To handle different naming conventions across markets:

-- Create a synonyms table
CREATE TABLE instrument_synonyms (
    word TEXT PRIMARY KEY,
    synonyms TEXT[]
);

-- Example data
INSERT INTO instrument_synonyms VALUES 
('stock', ARRAY['equity', 'share', 'scrip']),
('index', ARRAY['indices', 'benchmark']),
('futures', ARRAY['fut', 'forward', 'forwards']);

-- Function to expand search terms with synonyms
CREATE OR REPLACE FUNCTION expand_search_terms(search_term TEXT)
RETURNS TEXT AS $$
DECLARE
    result TEXT := search_term;
    term_record RECORD;
BEGIN
    FOR term_record IN 
        SELECT word, synonyms FROM instrument_synonyms
        WHERE search_term ~* ('\m' || word || '\M')
    LOOP
        result := result || ' | ' || array_to_string(term_record.synonyms, ' | ');
    END LOOP;
    
    RETURN result;
END
$$ LANGUAGE plpgsql;

Conclusion

Implementing full-text search in PostgreSQL with TimescaleDB has significantly improved our AI agent's ability to identify trading instruments quickly and accurately. This capability is crucial for our automated strategy creation workflow, enabling the agent to move seamlessly from market research to strategy implementation.

While the current implementation meets our needs for the Indian markets, we've laid the groundwork for expanding to international markets and commodities with minimal changes to the underlying architecture.
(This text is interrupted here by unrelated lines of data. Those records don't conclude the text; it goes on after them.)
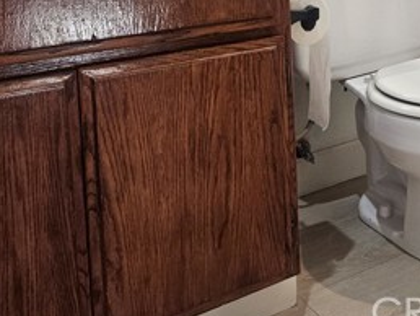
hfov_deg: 30.8
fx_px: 692
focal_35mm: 57
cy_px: -55
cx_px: 440
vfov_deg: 23.6
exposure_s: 1/120
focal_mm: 5.4
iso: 200
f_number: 1.8
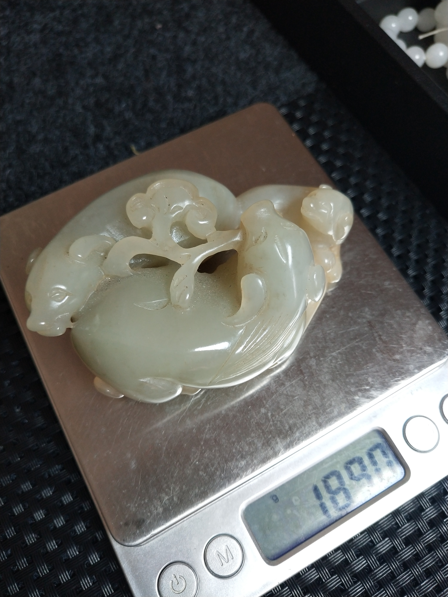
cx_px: 224
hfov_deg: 46.8
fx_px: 518
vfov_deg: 60.0
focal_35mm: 30
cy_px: 298
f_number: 1.8
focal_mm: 3.95
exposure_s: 1/128
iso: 56
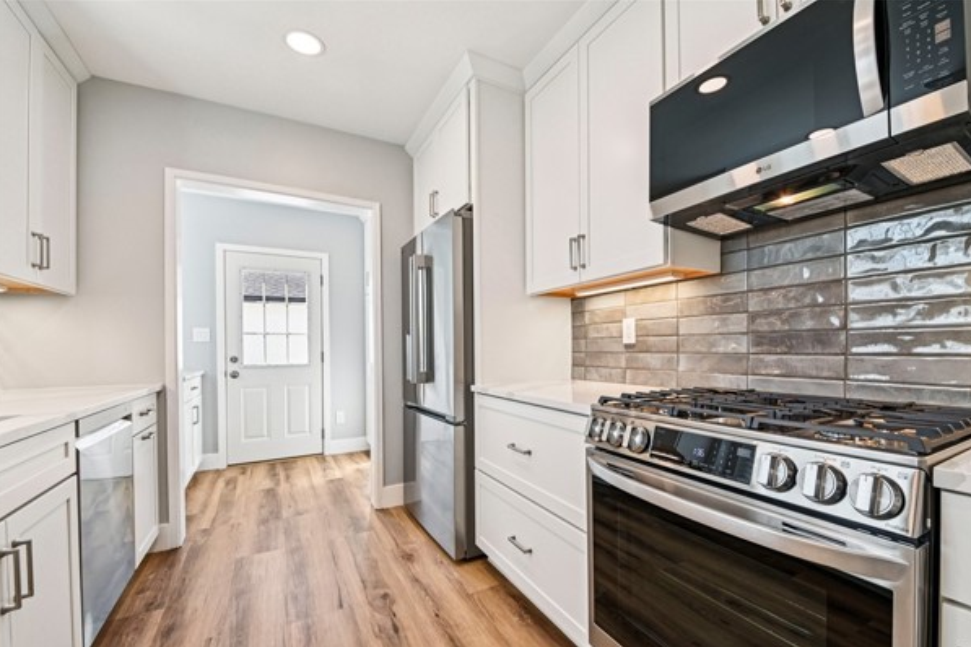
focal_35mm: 15
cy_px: 345
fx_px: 405
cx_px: 512
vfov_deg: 77.2
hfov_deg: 100.3
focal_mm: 14
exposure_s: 1/20
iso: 250
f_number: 8
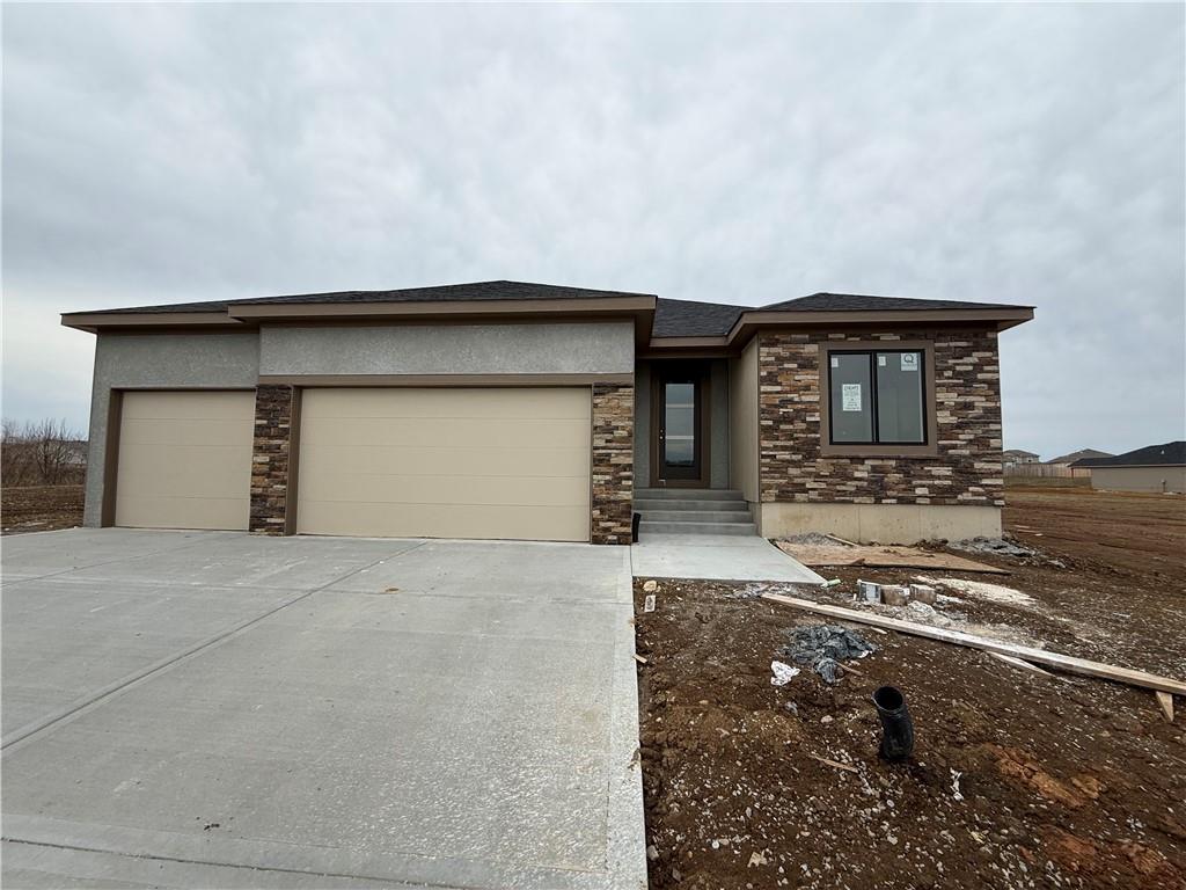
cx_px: 593
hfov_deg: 102.1
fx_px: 480
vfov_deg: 85.7
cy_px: 445
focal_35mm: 14
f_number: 2.2
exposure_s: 1/1033
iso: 50
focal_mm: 2.22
The combination of TimescaleDB's time-series strengths with PostgreSQL's powerful text search capabilities gives us a robust foundation for our algorithmic trading platform.

As we continue to refine our AI agent's capabilities, having fast and accurate instrument search remains a cornerstone of the system's architecture, enabling more sophisticated trading strategies and faster response to market opportunities.